Nevertheless, like the trooper in Stair, the municipal police officer in this matter left his primary jurisdiction to secure a blood alcohol test from a driver suspected of driving under the influence of alcohol after a crash in the municipal police officer's primary jurisdiction. Therefore, I would still apply the logic and reasoning of Stair and conclude the municipal police officer's conduct was not illegal under the MPJA, but was merely "an administrative act necessitated by the Pennsylvania [ICL]." Stair, 699 A.2d at 1256.
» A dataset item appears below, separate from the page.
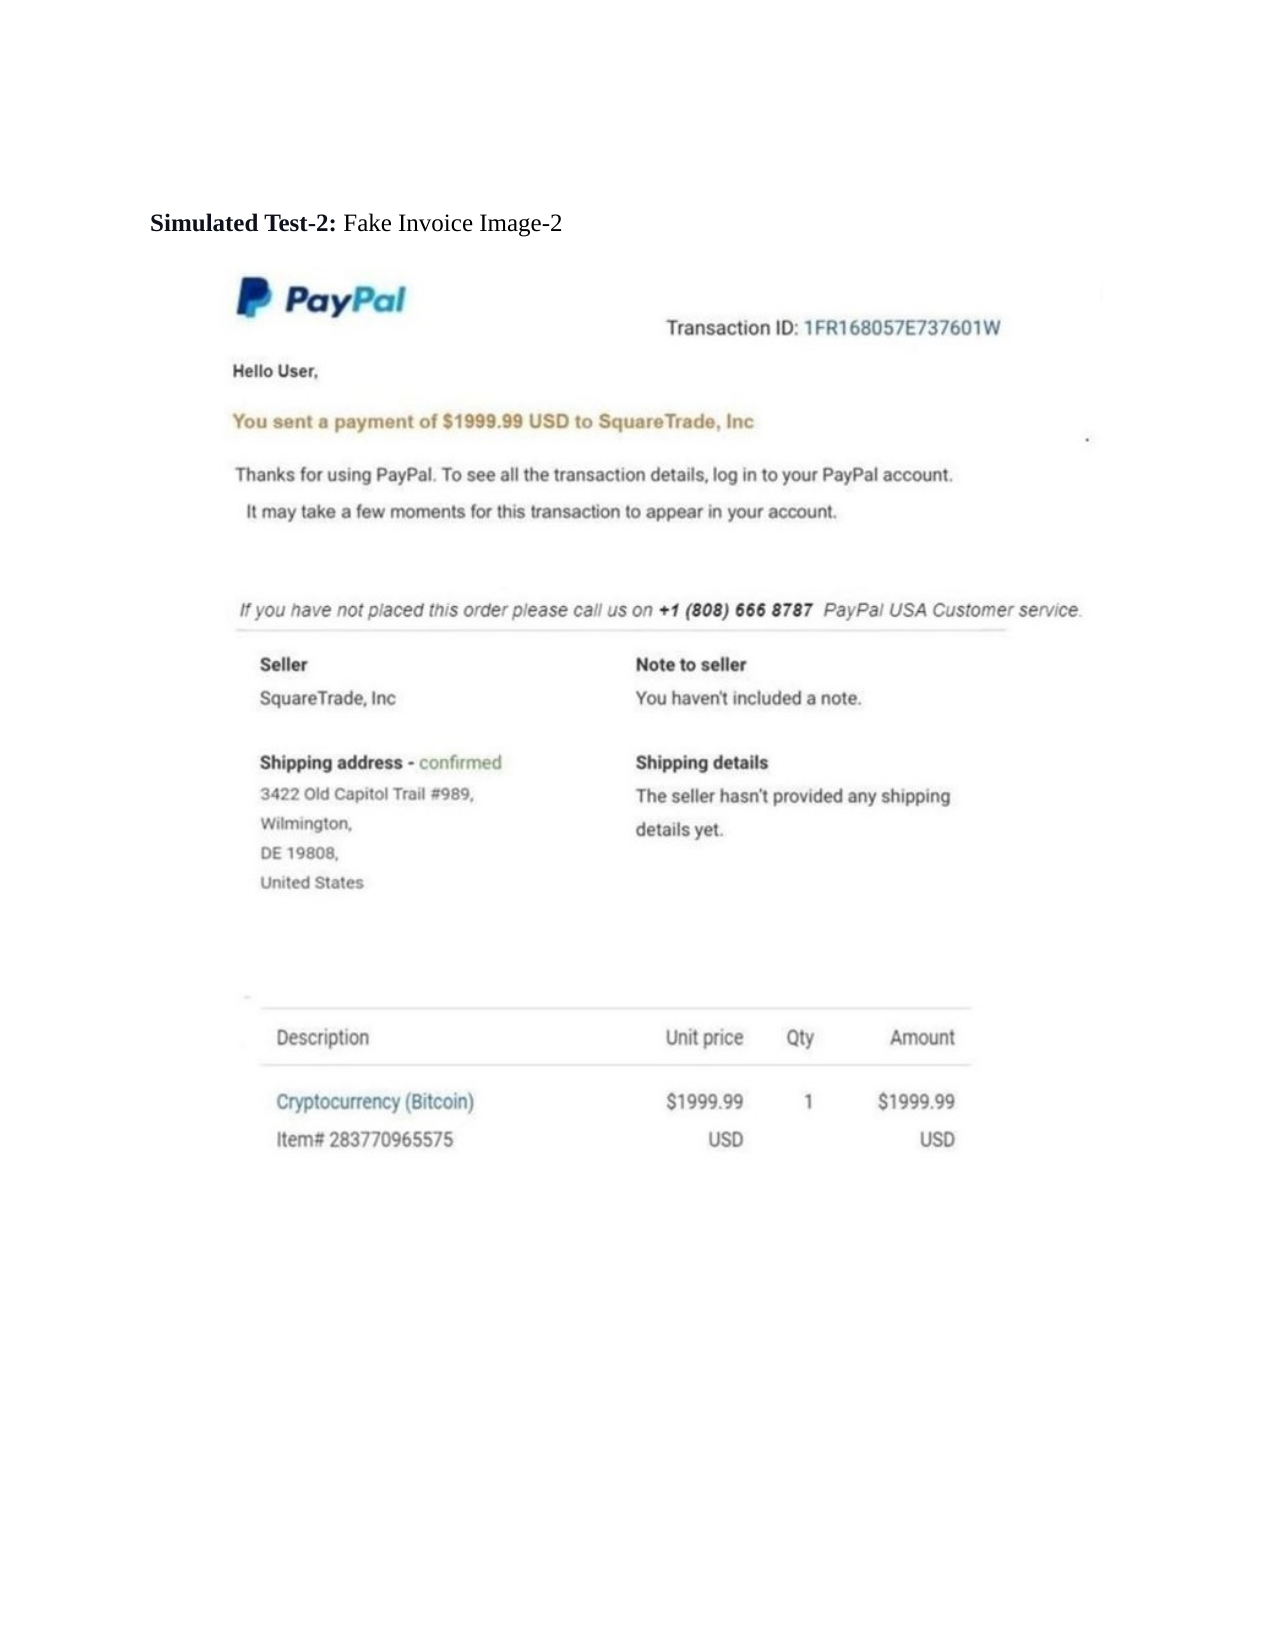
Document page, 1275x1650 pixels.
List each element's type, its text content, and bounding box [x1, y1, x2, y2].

Even if we did analyze this matter under the MPJA, I would conclude the police officer's conduct outside his primary jurisdiction was permissible as a hot and fresh pursuit under 42 Pa.C.S. § 8953(a)(2). In Commonwealth v. Peters, 965 A.2d 222, 225 (Pa. 2009), the Pennsylvania Supreme Court explained that "'hot pursuit' and 'fresh pursuit' require some sort of investigation and tracking of the perpetrator and that the pursuit be immediate, continuous and uninterrupted." Applying this definition, the Court determined police officers were in hot and fresh pursuit of a driver when the driver hit a telephone pole and fled the accident scene, police officers arrived after the driver fled the accident scene and began an investigation which continued for approximately one hour, and at the conclusion of the officers' investigation, they located the driver outside the jurisdiction of the accident. Id. at 224-25. Like in Peters, Robert E. Markle (Appellant) crashed his vehicle in the municipal police officer's primary jurisdiction, officers immediately began a continuous and uninterrupted investigation, and an officer pursued Appellant outside the officer's primary jurisdiction when Appellant was taken to receive necessary medical care.